▶ Text excerpt
------------------------------------------------------------------------

Wednesday, August 28, 2013

leap of faith, well maybe a dip-a-toe-in of faith

I used to do what you do.  I used to volunteer for everything - keeping myself so incredibly busy and exhausted, I never had to think about myself.  I think part of not having a car right now is enforced hermitting.  I have to stay home, I have limited contact with the world.  I have to face me.

Not fun, but perhaps necessary.

I don't think you can will yourself to lose control.  Will implies force, and that leads me to think of a lack of faith.  You are trapped in your yellow chakra again.  You have to get into the green and LOVE!!!  You have to love you and love your husband - no holds barred, or - fewer holds barred!!  You have to have faith and jump into the flow.  See where it leads you.  Of course, like all the important things in life - It's easier said than done.

I sure as hell don't do it.  I'm the little fraidy cat, sitting in the reeds watching the bold be swept by, wishing I was alive, too.  Wishing I was going somewhere too.  But I have a lot of excuses for not going...Actually I'm going to go, I'm going to do it - when things are better, when I am better.

But maybe we have to leap to heal.  Never thought of that before.  And it makes me really uncomfortable.

------------------------------------------------------------------------

▶ Listing
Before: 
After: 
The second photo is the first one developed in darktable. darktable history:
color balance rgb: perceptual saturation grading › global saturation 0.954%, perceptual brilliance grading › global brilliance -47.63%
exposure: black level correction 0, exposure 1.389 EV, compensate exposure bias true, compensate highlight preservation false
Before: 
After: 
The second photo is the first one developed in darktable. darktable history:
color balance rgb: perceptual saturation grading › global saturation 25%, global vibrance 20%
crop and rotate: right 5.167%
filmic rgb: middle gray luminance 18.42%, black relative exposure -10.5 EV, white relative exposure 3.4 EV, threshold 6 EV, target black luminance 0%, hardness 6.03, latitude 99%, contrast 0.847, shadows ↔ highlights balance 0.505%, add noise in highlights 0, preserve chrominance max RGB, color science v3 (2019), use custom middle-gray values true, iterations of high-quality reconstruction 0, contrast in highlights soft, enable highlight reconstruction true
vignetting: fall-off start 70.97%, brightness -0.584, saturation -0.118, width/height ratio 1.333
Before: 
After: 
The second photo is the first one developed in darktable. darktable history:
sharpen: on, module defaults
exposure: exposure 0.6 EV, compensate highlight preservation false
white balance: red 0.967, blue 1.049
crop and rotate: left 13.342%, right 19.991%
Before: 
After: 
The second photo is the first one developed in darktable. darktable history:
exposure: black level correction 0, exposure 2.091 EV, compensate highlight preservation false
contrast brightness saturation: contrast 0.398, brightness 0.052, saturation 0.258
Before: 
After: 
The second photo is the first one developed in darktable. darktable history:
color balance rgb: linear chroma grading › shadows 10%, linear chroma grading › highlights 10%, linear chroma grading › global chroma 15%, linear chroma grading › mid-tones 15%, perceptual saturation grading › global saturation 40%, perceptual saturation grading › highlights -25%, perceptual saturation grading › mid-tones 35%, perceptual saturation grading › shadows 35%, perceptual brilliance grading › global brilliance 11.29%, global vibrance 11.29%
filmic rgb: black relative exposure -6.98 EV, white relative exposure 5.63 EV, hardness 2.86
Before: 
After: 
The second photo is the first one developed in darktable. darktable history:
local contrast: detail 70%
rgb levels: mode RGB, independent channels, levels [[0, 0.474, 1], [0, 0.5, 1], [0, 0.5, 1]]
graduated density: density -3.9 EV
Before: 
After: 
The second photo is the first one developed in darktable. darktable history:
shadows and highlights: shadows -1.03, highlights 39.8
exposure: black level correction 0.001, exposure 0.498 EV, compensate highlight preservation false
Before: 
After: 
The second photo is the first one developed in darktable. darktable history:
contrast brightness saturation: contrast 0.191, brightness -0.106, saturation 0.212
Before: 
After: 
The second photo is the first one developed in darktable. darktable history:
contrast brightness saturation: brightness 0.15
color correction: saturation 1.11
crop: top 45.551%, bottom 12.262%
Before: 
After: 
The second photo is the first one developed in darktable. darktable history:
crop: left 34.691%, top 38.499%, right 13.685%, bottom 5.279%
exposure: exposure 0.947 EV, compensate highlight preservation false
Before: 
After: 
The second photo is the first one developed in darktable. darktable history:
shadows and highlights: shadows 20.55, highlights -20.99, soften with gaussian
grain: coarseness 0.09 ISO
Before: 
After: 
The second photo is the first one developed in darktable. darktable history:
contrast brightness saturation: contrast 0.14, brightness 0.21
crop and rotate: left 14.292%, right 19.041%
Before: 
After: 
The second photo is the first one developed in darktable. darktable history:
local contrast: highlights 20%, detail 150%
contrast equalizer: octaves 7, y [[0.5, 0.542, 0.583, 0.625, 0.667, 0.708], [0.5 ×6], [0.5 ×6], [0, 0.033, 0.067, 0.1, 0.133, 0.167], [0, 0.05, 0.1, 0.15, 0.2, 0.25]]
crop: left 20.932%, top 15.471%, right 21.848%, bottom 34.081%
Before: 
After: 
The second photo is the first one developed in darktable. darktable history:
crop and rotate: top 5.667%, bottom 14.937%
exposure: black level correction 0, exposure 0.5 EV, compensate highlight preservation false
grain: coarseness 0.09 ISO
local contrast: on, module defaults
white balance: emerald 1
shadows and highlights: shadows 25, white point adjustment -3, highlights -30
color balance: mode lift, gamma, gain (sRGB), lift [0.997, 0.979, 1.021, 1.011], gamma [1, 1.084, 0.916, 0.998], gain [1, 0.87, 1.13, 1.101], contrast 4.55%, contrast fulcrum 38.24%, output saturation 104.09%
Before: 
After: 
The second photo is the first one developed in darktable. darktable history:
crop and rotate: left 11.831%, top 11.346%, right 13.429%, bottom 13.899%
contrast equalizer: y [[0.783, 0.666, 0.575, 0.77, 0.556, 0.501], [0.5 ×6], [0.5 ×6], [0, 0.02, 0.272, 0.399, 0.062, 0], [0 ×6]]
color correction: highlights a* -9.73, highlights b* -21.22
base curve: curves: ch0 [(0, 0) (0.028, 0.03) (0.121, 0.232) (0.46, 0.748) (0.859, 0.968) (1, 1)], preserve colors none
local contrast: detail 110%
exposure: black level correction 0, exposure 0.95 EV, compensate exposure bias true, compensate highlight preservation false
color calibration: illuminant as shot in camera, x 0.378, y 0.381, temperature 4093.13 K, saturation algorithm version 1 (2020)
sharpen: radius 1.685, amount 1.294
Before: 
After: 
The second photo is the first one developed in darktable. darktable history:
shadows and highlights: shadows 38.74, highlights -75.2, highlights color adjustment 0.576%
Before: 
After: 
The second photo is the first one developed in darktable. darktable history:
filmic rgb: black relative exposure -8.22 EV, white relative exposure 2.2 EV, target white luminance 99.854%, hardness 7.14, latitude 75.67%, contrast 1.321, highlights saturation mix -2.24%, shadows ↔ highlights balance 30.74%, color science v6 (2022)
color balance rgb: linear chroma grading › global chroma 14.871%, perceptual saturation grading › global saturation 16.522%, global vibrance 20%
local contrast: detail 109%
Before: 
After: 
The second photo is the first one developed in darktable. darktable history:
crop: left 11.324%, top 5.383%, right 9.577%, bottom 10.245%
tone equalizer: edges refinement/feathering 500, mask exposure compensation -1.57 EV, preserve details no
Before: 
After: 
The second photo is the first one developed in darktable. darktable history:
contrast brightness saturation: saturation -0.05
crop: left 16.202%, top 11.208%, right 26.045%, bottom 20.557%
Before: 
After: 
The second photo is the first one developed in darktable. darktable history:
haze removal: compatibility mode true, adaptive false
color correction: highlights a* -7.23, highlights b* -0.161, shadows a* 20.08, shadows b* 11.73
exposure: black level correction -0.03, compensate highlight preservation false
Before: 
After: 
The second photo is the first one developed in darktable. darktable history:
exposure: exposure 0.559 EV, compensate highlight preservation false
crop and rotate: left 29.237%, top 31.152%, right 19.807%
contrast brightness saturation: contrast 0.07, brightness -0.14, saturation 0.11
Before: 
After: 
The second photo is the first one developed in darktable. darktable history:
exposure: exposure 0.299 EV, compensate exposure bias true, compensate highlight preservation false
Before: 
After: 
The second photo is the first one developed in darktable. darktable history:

------------------------------------------------------------------------

▶ Problems
**a.** Write out the part of the blog post that begins at "Wednesday, August 28, 2013" and stops after "but perhaps necessary.".
**b.** In the blog post, which chakra is the person being addressed said to be trapped in again?
The rows come from a different source than the blog post.

▶ Expected outputs
**a.**
Wednesday, August 28, 2013

leap of faith, well maybe a dip-a-toe-in of faith

I used to do what you do.  I used to volunteer for everything - keeping myself so incredibly busy and exhausted, I never had to think about myself.  I think part of not having a car right now is enforced hermitting.  I have to stay home, I have limited contact with the world.  I have to face me.

Not fun, but perhaps necessary.

**b.** The yellow chakra.